Return exactly the span of lines that opens with the line containing "ring mcp: (223, 173)" and closes with the last line of the data, inclusive.

───── Data excerpts

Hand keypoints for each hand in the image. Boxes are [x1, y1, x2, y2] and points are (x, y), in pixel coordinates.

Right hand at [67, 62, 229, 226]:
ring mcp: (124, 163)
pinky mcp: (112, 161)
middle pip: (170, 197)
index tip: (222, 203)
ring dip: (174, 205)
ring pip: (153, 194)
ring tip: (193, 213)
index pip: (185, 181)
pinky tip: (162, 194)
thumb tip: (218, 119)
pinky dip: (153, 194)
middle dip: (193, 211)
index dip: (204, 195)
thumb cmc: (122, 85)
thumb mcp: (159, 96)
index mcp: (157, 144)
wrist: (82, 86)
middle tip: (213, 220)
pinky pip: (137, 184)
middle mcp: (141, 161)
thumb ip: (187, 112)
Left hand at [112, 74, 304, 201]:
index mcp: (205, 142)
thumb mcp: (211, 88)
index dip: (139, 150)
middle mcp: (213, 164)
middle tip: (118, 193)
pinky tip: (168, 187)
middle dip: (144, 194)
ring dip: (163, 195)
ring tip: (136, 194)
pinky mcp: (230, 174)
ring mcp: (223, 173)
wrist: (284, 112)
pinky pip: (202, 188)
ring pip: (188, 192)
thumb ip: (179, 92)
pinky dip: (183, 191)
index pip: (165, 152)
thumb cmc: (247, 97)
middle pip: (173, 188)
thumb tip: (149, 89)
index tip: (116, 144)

──────────

(Response):
ring mcp: (223, 173)
wrist: (284, 112)
pinky pip: (202, 188)
ring pip: (188, 192)
thumb ip: (179, 92)
pinky dip: (183, 191)
index pip: (165, 152)
thumb cmc: (247, 97)
middle pip: (173, 188)
thumb tip: (149, 89)
index tip: (116, 144)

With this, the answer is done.